Mitigating Risks to Data Security:
Cardiff University's research has significantly improved the security of
printing and network environments. The sophisticated and efficient
algorithms for data mining, which were developed for HP, recognise normal
and abnormal patterns of data. Developments such as the new approach to
rapid change detection in data streams and log files, applied to the
problem of feature extraction, provide extremely fast and effective
techniques for the identification of meaningful features by parameter-free
methods. Likewise, the approach to an extractive summarization, by
modelling data as small-world networks, can be applied to the problem of
extracting the most important structures from data. The algorithms are
essentially valid safeguards for all data transmitted via printing and
network applications. The feature extractor developed by Cardiff
University has undergone extensive internal evaluation by HP and found to
be vastly superior to existing techniques (5.1, 5.2). In the evaluation HP
found that the feature extractor developed by Cardiff considerably
outperformed other feature extractors in current use. In quantitative
terms, the confidentiality accuracy was increased from 60% to 83%, thereby
reducing the error rate by more than 50% (5.1). The ability of the
extractor to detect unusual behaviour means that dangerous or unauthorised
behaviour can be prevented and therefore it provides enormous security
benefits for HP's extensive client base — this includes customers in
nearly every country in the world. HP services corporations such as
Barclays Bank, Fords and a plethora of multinational organisations in the
healthcare, life sciences and pharmaceutical industries. Data privacy is
paramount to these businesses; the research has enabled information
sharing in a markedly more secure IT environment.
HP has made it clear that it cannot divulge quantitative information
concerning economic gain from this research for reasons of commercial
sensitivity (in the context of sales) and state security (in the context
The research has enabled HP to retain its position as the market leader
in the information technology industry, a fact officially recognised since
2007. In 2012 HP had the biggest share of the global market, 16%. The
company states, as part of its corporate aims, "We lead in the marketplace
by developing and delivering useful and innovative products, services and
solutions." Instructively, the algorithms and resulting features
implemented in HP products are novel developments that outperform existing
attempts by competitors to address data security risks. They enable a
dynamic, as opposed to a static, response to protecting data. Dr. Steven
Simske, Director and Chief Technologist for Security Printing and Imaging
Engineering, commented that "the algorithms developed by Cardiff
University are novel to data mining and are extremely valuable to our
organisation. They enable us to successfully compete within the industry
and drive technology forward to meet the evolving needs of our clients.
Without the research produced by Alex Balinsky our achievements in this
area would not have been possible." (5.1).

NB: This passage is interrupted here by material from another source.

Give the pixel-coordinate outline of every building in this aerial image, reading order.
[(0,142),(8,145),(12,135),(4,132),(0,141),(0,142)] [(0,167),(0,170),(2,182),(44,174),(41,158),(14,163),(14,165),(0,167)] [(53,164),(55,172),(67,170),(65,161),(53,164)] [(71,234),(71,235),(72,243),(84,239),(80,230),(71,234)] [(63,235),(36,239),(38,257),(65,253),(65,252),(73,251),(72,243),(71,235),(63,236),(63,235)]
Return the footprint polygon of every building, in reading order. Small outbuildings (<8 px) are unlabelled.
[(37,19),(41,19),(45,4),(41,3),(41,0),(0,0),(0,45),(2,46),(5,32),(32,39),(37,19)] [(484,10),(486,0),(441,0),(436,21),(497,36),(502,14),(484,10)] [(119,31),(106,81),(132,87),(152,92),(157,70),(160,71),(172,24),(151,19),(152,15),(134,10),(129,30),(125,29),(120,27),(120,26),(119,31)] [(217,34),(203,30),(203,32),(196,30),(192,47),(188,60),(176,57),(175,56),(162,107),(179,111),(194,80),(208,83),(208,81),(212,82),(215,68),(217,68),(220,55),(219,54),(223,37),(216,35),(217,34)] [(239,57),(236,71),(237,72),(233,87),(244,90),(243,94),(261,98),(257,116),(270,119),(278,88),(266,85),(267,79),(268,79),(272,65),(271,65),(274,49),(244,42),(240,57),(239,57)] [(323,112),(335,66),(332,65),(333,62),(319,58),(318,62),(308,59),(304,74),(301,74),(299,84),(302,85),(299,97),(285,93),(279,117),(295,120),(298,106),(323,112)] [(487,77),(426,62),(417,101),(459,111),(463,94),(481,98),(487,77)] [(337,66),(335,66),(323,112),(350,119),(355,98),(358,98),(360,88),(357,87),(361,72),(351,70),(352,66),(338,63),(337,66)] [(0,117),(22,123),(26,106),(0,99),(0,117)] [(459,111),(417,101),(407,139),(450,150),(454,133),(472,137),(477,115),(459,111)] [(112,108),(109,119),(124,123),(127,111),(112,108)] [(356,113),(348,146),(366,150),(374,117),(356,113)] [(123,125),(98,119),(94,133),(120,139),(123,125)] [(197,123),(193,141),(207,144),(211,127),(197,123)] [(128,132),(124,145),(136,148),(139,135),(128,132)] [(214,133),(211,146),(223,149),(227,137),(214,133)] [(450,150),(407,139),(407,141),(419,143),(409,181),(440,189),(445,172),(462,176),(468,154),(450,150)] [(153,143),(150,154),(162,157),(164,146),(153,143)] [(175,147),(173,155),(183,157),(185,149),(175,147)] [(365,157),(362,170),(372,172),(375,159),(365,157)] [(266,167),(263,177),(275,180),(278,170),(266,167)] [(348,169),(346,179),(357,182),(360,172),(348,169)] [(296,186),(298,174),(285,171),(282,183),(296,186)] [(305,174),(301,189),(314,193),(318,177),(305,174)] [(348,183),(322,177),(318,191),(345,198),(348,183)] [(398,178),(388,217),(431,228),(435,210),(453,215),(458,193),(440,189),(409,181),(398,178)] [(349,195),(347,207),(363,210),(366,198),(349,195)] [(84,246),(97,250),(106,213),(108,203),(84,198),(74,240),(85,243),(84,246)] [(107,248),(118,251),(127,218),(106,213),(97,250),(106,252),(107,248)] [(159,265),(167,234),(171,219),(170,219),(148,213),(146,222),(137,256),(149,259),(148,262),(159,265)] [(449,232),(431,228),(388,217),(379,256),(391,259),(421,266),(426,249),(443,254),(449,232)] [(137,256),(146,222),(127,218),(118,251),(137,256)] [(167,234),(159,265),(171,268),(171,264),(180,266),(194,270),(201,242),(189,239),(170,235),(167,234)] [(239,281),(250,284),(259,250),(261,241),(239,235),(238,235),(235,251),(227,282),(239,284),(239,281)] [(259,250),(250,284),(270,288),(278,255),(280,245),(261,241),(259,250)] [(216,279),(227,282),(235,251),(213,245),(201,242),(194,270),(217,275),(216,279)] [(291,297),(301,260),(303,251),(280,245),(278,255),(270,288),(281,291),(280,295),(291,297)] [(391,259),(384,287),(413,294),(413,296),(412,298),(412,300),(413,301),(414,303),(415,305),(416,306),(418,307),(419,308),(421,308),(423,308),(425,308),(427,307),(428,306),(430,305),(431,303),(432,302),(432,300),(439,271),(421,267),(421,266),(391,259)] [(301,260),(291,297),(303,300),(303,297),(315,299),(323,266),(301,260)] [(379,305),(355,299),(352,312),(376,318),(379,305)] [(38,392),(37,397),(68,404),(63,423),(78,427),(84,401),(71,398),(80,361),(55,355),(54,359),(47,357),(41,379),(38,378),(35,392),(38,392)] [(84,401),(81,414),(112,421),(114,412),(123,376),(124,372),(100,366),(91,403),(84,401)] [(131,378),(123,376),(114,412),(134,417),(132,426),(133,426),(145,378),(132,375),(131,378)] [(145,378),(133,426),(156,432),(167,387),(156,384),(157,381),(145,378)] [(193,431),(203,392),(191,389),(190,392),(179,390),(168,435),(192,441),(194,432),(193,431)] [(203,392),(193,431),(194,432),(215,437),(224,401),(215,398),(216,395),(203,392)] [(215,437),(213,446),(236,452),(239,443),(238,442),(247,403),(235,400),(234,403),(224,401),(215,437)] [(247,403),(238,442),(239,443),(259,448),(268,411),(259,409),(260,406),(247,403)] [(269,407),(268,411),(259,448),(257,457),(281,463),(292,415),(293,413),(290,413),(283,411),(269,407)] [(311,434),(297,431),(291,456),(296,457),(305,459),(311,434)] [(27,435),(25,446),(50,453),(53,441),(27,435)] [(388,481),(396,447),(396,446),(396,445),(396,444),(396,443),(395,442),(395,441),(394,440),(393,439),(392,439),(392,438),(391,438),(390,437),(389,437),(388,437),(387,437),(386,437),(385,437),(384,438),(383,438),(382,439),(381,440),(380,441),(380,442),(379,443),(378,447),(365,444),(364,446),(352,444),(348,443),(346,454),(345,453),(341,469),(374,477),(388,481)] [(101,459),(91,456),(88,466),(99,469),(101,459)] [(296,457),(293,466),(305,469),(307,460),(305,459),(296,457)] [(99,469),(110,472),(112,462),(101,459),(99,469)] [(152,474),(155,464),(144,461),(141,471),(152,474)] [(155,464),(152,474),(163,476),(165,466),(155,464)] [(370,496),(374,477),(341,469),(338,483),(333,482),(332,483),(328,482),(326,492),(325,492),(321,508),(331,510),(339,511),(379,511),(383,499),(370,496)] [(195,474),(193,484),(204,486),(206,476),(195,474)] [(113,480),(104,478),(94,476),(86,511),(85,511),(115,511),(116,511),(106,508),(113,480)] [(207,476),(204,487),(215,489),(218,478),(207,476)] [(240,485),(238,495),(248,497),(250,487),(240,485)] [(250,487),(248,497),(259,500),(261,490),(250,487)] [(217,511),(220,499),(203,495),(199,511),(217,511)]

The algorithms have also been used to progress HP's security policy in
their security consultancy practice. This guarantees impact for their high
end clients, including security services and law enforcement agencies
across the globe. Dr. Simske continues to state that "the research has
been integral to the development of our Big Data, Analytics and Security
themes. It is both unprecedented and highly creative work that is fuelling
the development of HP's entire security framework." (5.1)
Sources to corroborate the impact
5.1 HP Fellow, Director and Chief Technologist for Security
Printing and Imaging Engineering, Hewlett-Packard Laboratories. Corroborates
the use of the algorithms by HP and the resulting impact.
5.2 T. Bohne, S. Rönnau, U. M. Borghoff, "Efficient keyword
extraction for meaningful document perception", ACM DocEng2011,
Google, Mountain View, California, 19-22 September 2011. Corroborates
that the algorithms are recognised as superior to existing techniques.